Não por acaso, vários veículos de imprensa locais publicaram nesta sexta-feira artigos com títulos como "Tudo o que você precisa saber sobre as mudanças na política migratória dos Estados Unidos em relação a Cuba".

Há mais de 50 anos, alguns cubanos nos EUA passam dias esperando em segredo a chegada de parentes que decidem deixar a ilha, e estes dias não são uma exceção.

A Guarda Costeira americana, que desde 1º de outubro interceptou mais de 1,8 mil cubanos que tentavam chegar aos EUA por mar, se dirigiu nesta sexta-feira aos cubano-americanos para pedir que "desincentivem as pessoas de Cuba" de fazer uma viagem "perigosa e ilegal".

Em comunicado, o órgão enfatizou que "mantém uma sólida presença no estreito da Flórida, no Caribe e no Golfo do México" e que seus navios, lanchas e aviões, dotados de equipe "altamente preparada", seguem dispostos a "deter qualquer tentativa de imigração ilegal aos Estados Unidos".

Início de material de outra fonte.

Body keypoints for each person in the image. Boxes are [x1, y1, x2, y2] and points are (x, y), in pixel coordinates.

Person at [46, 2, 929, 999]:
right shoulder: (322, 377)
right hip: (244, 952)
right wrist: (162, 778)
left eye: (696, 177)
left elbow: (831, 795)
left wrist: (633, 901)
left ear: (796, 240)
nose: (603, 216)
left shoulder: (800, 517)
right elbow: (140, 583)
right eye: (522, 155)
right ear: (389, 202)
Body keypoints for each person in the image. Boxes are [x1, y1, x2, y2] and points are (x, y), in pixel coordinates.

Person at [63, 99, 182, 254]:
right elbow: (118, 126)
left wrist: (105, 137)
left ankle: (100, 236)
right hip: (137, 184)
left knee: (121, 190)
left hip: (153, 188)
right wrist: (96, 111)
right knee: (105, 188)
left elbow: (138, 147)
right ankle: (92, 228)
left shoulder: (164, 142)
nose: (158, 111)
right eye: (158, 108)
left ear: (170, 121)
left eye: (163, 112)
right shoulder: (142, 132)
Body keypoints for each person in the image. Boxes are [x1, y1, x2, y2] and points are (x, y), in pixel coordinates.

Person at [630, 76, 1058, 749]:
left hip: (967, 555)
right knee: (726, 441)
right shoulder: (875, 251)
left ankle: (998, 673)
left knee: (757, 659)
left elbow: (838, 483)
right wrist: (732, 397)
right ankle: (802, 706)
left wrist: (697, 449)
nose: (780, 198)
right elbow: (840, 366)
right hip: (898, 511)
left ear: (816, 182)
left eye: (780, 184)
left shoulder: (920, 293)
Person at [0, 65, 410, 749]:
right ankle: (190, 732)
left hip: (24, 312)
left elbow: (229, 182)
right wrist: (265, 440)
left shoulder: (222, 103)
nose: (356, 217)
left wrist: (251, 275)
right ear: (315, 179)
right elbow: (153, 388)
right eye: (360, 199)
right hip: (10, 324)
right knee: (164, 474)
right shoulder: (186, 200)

O comunicado adverte aos que tentarem chegar por mar que serão "detidos e repatriados" de acordo com o que dizem a lei americana e os acordos internacionais.

Ainda não há informações de cubanos chegados por mar depois do anúncio do fim da política conhecida como "pés secos, pés molhados", mas, segundo canais de televisão, o engenheiro Yuniesky Marcos Roque e seu filho Kevin, de 7 anos, foram os últimos cubanos que entraram por terra, por uma passagem no Texas, amparados por essa política.

O presidente em fim de mandato dos EUA, Barack Obama, ao anunciar nesta quinta-feira a mudança, que também abrange um programa específico para médicos cubanos, o enquadrou no processo de normalização dos laços com Cuba iniciado em 2014.

Esse processo, que levou ao restabelecimento das relações diplomáticas bilaterais em 2015, longe de deter o fluxo contínuo de cubanos aos EUA, o aumentou, segundo dados dos organismos oficiais americanos. Também não diminuiu a repressão da oposição em Cuba, segundo organizações de direitos humanos.

A Conferência de Bispos Católicos dos EUA, que se declarou "decepcionada" pelo fim da política de "pés secos, pés molhados", afirmou que "a violação dos direitos humanos básicos continua sendo uma realidade para alguns cubanos".

De acordo com o bispo de Austin, Joe Vásquez, presidente da Comissão de Migrações da conferência episcopal, a "mudança repentina" de política tornará "mais difícil" que encontrem proteção grupos vulneráveis, como solicitantes de asilo, crianças e vítimas de tráfico de pessoas.

A numerosa comunidade cubana na Flórida está dividida em relação ao fim da política. Carlos Bant, que foi capitão de navio durante pelo menos uma década em Cuba e chegou a Miami por mar em 15 de julho de 1999, expressou que, "como naturalizado americano", está "100% de acordo com a nova medida aprovada ontem".

"Mas, como cubano que ainda me sinto, lamento muito a eliminação da última via de escape das pessoas em Cuba, com a qual podiam chegar aqui por mar com um futuro melhor e uma independência política", acrescentou.

O jornal "El Nuevo Herald" considerou em editorial nesta sexta-feira que a mudança é uma "concessão" do presidente Obama ao líder cubano, Raúl Castro, que tinha exigido o fim da regra dos "pés secos, pés molhados", assim chamada porque só podiam se beneficiar os que chegassem a tocar o território americano.

"E possível ser a favor ou contra a medida, mas é assombroso que o presidente Obama, que só tem mais uma semana na Casa Branca, tenha posto fim a uma política de importância vital em Miami", ressalta o editorial.

O presidente eleito Donald Trump ainda não se pronunciou sobre a medida tomada por Obama, mas em fevereiro do ano passado, quando era pré-candidato, disse a um jornal de Tampa que era "injusto" o tratamento preferencial aos cubanos.